Items listed in a dataset:
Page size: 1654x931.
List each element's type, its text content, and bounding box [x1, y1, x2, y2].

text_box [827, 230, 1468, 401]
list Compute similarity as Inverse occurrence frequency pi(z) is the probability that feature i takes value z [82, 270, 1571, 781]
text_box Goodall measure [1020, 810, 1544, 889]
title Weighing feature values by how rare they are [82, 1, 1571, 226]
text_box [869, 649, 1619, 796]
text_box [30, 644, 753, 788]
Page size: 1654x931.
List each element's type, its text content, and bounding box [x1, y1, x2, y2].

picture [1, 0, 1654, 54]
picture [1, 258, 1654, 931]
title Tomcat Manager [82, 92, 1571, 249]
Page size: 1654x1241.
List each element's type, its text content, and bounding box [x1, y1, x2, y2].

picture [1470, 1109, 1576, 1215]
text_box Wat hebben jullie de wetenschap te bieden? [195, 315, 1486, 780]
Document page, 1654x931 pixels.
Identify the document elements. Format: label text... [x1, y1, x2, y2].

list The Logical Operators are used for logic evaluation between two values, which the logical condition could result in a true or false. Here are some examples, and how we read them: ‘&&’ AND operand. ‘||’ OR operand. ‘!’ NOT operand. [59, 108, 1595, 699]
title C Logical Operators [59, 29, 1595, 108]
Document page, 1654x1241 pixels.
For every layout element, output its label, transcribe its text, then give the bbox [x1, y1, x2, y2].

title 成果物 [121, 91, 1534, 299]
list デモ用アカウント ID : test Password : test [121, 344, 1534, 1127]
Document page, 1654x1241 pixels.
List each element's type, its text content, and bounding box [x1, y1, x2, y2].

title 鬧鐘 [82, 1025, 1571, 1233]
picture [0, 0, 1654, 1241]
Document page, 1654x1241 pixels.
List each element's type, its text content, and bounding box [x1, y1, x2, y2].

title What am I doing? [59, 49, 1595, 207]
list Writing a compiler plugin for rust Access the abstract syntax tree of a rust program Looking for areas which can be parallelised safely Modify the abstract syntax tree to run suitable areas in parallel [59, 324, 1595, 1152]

▶ THE TASK: Collect every line of the data above that contains the string "label", matching case exactly.

▶ FINISHED EXERCISE:
Identify the document elements. Format: label text... [x1, y1, x2, y2].
For every layout element, output its label, transcribe its text, then give the bbox [x1, y1, x2, y2].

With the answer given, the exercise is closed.